*** Extracted records ***
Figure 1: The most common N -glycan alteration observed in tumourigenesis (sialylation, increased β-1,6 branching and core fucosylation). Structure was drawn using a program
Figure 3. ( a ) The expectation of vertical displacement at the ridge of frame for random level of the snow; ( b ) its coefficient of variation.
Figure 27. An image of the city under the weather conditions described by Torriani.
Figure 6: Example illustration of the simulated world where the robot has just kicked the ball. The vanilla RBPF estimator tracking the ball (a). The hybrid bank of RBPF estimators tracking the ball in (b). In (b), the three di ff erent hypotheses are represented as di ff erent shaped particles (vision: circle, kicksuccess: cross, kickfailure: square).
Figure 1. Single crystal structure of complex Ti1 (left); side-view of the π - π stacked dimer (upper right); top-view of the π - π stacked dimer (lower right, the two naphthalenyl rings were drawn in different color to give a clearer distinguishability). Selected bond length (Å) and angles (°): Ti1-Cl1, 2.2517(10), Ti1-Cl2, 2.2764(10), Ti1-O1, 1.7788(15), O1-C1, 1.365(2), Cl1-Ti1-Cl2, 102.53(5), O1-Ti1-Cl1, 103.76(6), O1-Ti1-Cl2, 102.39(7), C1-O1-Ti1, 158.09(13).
*** End of Extracted records ***
*** Extracted records ***
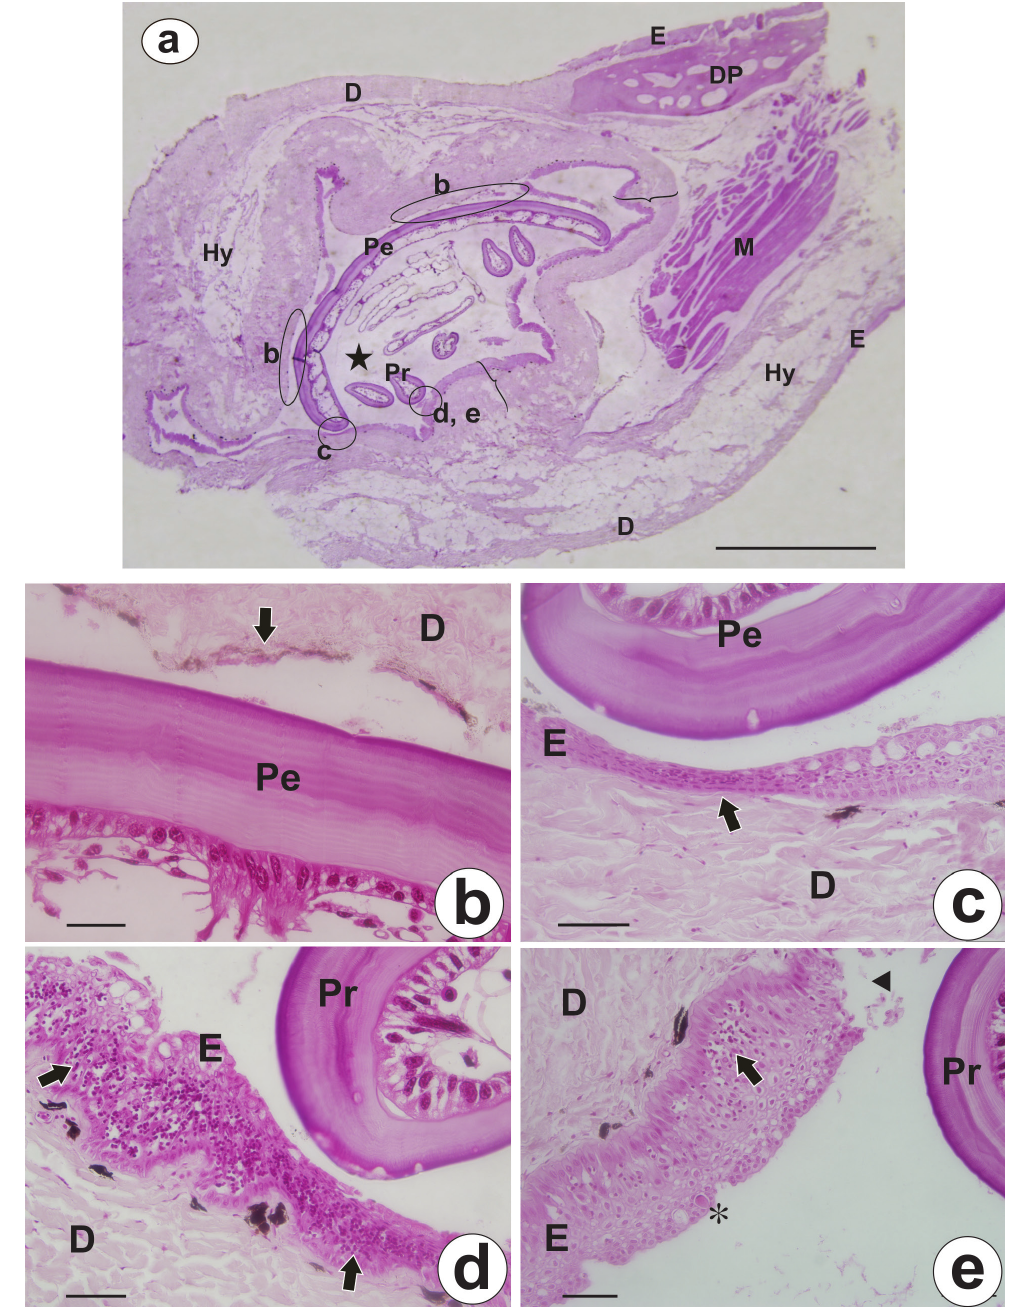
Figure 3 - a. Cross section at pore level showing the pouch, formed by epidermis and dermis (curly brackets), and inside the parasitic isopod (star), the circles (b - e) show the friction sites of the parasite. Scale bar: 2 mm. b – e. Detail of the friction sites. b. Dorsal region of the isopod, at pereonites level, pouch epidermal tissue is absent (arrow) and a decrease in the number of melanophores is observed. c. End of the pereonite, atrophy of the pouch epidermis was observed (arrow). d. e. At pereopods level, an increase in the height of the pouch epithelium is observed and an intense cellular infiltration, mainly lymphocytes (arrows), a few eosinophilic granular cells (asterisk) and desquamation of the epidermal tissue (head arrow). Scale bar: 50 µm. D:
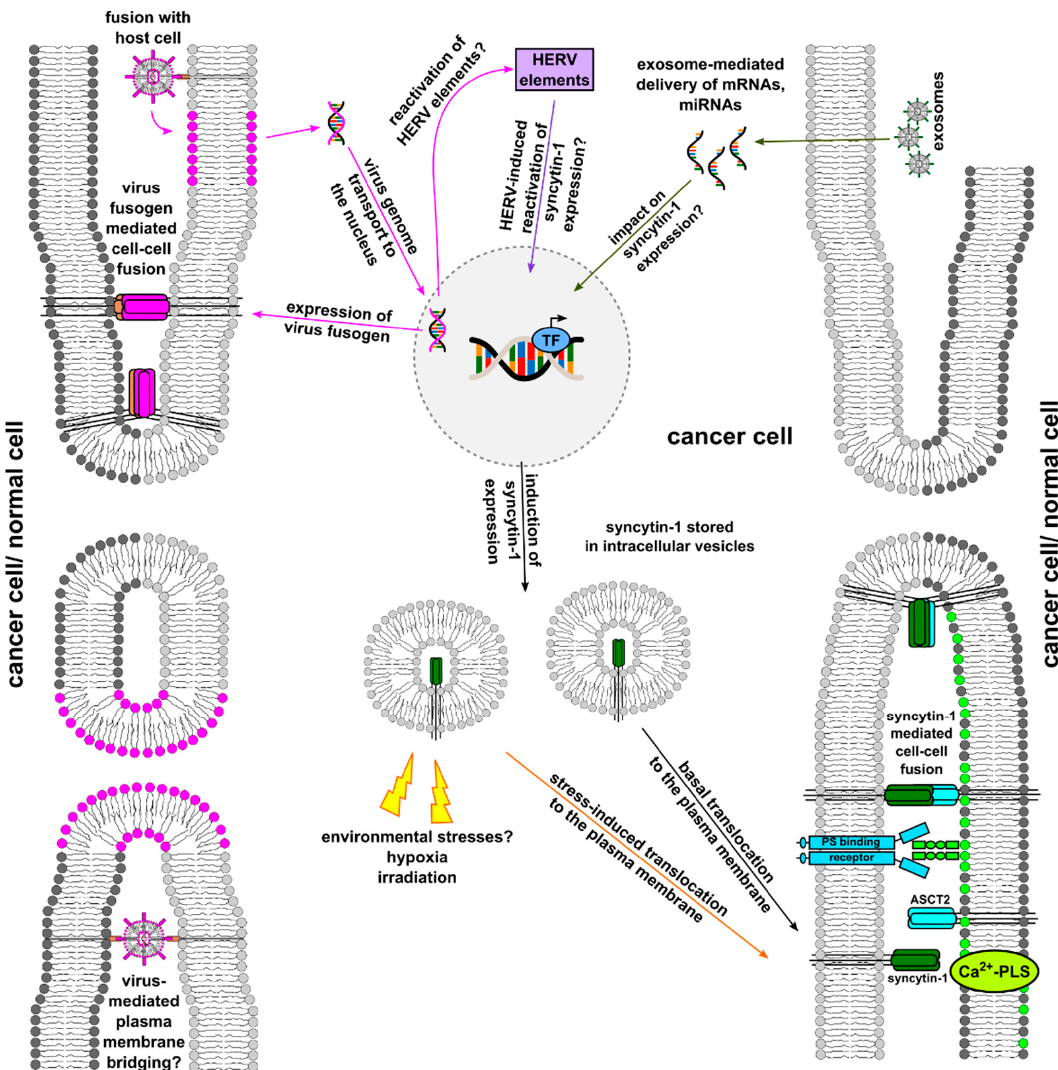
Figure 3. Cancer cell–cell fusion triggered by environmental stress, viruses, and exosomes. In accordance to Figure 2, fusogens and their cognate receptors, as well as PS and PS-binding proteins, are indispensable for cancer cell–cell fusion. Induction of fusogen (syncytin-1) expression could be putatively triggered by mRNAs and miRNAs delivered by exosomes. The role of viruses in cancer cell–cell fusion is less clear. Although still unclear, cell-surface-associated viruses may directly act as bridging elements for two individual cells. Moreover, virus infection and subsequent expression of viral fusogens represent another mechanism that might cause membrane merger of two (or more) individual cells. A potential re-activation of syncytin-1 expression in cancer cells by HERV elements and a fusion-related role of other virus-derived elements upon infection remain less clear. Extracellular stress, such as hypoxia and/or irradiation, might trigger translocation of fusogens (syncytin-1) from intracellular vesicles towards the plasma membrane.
*** End of Extracted records ***
> _Work to complete_:
Using the records above, set down exactly the lines from the one with "Figure 1: The" through the one with "Figure 3. ( a", inclusive, and nothing more.

> _Completed exercise_:
Figure 1: The most common N -glycan alteration observed in tumourigenesis (sialylation, increased β-1,6 branching and core fucosylation). Structure was drawn using a program
Figure 3. ( a ) The expectation of vertical displacement at the ridge of frame for random level of the snow; ( b ) its coefficient of variation.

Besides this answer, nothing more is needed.